━━━ MATERIAL PROVIDED ━━━
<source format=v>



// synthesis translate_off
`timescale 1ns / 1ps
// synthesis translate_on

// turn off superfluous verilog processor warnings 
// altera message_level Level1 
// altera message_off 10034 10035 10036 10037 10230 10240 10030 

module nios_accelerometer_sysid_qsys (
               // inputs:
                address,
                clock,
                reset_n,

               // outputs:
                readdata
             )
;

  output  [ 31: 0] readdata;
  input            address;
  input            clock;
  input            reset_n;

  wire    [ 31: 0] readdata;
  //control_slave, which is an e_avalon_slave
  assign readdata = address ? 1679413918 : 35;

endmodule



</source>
━━━
━━━ MATERIAL PROVIDED ━━━
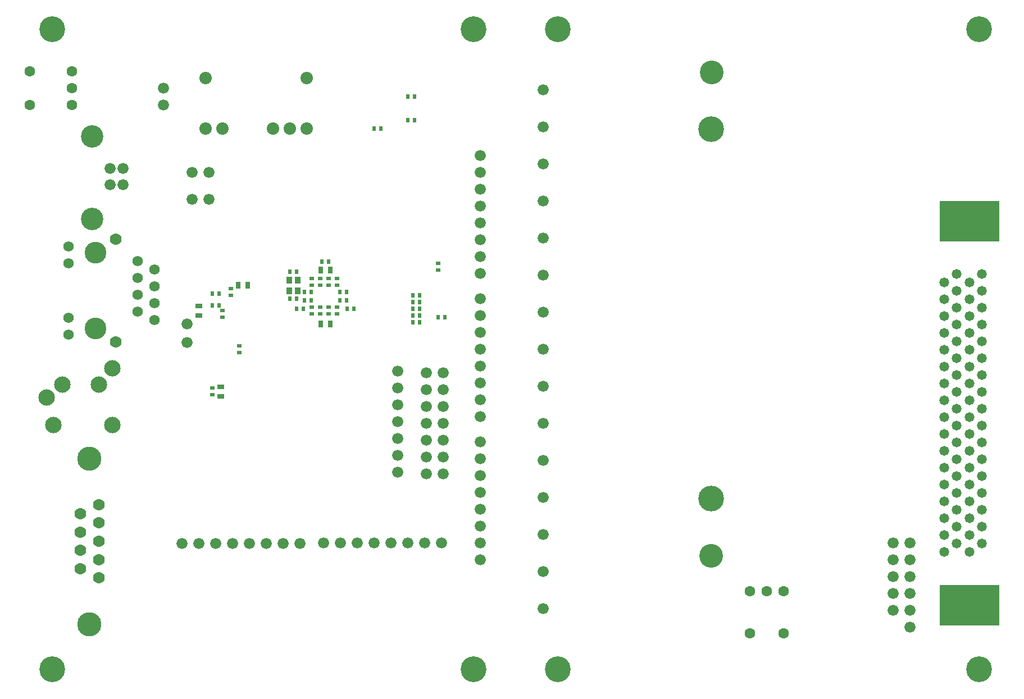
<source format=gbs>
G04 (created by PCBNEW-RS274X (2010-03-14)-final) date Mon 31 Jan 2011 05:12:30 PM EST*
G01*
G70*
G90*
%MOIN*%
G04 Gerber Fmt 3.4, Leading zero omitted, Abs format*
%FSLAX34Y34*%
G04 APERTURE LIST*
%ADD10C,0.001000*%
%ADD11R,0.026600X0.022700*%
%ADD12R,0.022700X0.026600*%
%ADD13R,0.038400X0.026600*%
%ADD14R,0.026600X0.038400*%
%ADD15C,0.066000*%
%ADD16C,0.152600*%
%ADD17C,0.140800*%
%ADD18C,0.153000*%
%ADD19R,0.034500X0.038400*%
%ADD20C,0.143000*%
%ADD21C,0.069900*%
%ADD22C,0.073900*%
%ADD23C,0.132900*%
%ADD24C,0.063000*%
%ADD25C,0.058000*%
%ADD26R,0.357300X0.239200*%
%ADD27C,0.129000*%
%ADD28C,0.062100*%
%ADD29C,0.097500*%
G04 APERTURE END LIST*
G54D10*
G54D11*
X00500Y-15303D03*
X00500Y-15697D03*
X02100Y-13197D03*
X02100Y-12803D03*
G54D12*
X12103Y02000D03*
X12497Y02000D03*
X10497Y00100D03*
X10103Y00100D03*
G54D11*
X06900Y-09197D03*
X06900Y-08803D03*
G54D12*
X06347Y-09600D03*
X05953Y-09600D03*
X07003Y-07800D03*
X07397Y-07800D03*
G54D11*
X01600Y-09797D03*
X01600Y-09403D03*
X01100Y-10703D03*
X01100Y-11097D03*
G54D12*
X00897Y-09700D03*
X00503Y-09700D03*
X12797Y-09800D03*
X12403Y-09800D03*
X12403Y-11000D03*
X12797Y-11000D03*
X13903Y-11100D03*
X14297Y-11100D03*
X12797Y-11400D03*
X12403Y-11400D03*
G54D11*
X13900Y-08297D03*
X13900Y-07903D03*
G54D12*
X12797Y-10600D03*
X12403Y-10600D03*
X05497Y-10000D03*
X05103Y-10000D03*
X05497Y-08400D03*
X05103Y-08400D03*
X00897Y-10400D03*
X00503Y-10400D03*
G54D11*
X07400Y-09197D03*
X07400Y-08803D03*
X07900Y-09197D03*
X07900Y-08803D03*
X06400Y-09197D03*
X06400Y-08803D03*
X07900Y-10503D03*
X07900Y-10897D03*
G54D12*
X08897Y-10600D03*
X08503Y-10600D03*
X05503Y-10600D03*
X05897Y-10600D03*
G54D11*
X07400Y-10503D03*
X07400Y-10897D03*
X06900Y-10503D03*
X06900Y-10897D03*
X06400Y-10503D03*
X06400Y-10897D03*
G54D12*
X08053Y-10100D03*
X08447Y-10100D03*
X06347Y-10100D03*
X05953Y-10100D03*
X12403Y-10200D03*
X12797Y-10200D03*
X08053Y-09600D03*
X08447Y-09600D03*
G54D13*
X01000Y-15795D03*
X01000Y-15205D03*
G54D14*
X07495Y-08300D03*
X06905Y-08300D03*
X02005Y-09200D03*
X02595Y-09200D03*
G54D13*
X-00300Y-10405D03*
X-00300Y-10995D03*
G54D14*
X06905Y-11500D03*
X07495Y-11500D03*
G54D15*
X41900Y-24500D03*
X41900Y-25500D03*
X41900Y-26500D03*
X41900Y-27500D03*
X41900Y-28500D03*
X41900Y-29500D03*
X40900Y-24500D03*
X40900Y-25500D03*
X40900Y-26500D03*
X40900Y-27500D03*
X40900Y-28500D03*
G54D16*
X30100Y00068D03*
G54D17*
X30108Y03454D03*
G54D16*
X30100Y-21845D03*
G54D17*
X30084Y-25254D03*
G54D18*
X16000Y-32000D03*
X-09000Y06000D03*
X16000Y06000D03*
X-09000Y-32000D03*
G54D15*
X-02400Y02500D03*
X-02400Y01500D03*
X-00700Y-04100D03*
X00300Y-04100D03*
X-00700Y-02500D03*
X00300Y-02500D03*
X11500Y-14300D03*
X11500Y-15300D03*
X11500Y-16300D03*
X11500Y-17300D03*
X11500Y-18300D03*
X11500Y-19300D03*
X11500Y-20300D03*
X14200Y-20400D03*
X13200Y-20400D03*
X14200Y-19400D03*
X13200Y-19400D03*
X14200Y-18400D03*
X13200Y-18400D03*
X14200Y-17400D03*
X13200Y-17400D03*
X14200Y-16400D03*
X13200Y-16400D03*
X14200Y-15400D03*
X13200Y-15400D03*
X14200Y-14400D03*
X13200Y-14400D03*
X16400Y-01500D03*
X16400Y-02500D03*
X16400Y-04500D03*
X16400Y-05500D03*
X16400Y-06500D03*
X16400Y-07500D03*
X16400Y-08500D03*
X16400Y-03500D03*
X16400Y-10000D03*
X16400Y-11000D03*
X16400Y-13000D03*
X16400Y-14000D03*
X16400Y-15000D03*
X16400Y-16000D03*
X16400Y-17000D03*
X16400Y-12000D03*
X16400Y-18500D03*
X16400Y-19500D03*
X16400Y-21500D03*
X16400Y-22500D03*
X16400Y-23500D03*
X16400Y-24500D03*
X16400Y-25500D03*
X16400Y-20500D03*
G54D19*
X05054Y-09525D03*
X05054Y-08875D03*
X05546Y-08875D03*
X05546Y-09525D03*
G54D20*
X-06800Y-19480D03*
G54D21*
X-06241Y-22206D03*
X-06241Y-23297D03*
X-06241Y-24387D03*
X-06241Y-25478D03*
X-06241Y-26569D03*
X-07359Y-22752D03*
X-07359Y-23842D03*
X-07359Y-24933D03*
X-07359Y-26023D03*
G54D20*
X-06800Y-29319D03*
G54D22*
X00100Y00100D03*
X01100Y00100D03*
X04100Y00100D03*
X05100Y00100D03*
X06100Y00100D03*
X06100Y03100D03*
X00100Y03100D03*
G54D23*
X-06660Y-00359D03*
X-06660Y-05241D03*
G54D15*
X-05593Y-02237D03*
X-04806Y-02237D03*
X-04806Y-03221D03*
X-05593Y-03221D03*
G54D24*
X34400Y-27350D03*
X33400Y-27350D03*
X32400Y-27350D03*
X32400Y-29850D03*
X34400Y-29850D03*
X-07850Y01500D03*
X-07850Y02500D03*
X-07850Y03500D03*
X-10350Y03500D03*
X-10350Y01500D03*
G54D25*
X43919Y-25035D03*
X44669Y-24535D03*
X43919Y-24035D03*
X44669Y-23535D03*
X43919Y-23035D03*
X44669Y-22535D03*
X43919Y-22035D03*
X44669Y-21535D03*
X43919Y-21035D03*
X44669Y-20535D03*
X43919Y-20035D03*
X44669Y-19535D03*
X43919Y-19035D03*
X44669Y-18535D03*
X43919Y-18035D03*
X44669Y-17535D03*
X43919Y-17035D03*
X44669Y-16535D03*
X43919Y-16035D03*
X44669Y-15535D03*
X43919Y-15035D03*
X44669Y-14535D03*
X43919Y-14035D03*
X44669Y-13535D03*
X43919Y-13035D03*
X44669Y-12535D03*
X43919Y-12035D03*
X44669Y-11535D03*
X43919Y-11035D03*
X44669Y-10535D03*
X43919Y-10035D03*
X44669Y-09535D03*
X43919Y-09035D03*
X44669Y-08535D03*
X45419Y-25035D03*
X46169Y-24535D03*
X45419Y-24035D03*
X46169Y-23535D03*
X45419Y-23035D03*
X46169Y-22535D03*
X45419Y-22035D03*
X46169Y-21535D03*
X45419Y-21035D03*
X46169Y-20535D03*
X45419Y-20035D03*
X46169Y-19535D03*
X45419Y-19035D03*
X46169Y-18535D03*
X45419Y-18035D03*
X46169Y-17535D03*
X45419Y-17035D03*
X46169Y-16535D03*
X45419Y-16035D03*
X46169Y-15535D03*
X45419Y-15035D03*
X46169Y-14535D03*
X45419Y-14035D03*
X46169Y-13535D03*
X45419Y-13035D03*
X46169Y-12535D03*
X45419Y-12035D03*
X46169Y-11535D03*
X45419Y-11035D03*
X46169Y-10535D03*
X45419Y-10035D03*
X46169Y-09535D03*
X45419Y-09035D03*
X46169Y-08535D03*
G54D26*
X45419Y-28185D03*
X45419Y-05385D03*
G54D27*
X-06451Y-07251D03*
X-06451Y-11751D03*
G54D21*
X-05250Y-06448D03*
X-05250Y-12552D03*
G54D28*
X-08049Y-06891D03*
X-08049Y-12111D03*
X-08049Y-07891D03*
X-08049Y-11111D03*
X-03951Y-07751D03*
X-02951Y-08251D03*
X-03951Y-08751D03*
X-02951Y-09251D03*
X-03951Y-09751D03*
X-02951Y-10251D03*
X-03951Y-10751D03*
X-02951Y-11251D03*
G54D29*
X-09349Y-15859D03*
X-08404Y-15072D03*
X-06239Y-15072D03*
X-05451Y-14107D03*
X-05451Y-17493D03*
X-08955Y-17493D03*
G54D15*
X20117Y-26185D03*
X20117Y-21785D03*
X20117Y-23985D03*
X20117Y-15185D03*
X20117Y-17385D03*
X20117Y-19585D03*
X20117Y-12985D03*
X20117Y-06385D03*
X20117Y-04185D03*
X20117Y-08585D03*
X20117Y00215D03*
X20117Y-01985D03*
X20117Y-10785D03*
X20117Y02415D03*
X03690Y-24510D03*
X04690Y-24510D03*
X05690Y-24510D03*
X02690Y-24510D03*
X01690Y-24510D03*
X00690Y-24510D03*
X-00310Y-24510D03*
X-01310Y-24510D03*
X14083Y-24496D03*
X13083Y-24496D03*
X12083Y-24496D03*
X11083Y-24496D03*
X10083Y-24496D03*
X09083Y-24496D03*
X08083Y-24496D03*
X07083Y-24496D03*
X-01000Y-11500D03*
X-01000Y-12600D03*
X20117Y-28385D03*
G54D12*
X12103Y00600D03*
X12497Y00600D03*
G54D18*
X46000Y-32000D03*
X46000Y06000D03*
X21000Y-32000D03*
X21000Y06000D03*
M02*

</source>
━━━
■ DESCRIPTION OF THE TASK
Copy word for word the stretch of entries above from the line that has "X-10350Y01500D03*" through the line that has "X-06451Y-11751D03*", both ends included, and nothing outside it.

■ RESULT OF THE TASK
X-10350Y01500D03*
G54D25*
X43919Y-25035D03*
X44669Y-24535D03*
X43919Y-24035D03*
X44669Y-23535D03*
X43919Y-23035D03*
X44669Y-22535D03*
X43919Y-22035D03*
X44669Y-21535D03*
X43919Y-21035D03*
X44669Y-20535D03*
X43919Y-20035D03*
X44669Y-19535D03*
X43919Y-19035D03*
X44669Y-18535D03*
X43919Y-18035D03*
X44669Y-17535D03*
X43919Y-17035D03*
X44669Y-16535D03*
X43919Y-16035D03*
X44669Y-15535D03*
X43919Y-15035D03*
X44669Y-14535D03*
X43919Y-14035D03*
X44669Y-13535D03*
X43919Y-13035D03*
X44669Y-12535D03*
X43919Y-12035D03*
X44669Y-11535D03*
X43919Y-11035D03*
X44669Y-10535D03*
X43919Y-10035D03*
X44669Y-09535D03*
X43919Y-09035D03*
X44669Y-08535D03*
X45419Y-25035D03*
X46169Y-24535D03*
X45419Y-24035D03*
X46169Y-23535D03*
X45419Y-23035D03*
X46169Y-22535D03*
X45419Y-22035D03*
X46169Y-21535D03*
X45419Y-21035D03*
X46169Y-20535D03*
X45419Y-20035D03*
X46169Y-19535D03*
X45419Y-19035D03*
X46169Y-18535D03*
X45419Y-18035D03*
X46169Y-17535D03*
X45419Y-17035D03*
X46169Y-16535D03*
X45419Y-16035D03*
X46169Y-15535D03*
X45419Y-15035D03*
X46169Y-14535D03*
X45419Y-14035D03*
X46169Y-13535D03*
X45419Y-13035D03*
X46169Y-12535D03*
X45419Y-12035D03*
X46169Y-11535D03*
X45419Y-11035D03*
X46169Y-10535D03*
X45419Y-10035D03*
X46169Y-09535D03*
X45419Y-09035D03*
X46169Y-08535D03*
G54D26*
X45419Y-28185D03*
X45419Y-05385D03*
G54D27*
X-06451Y-07251D03*
X-06451Y-11751D03*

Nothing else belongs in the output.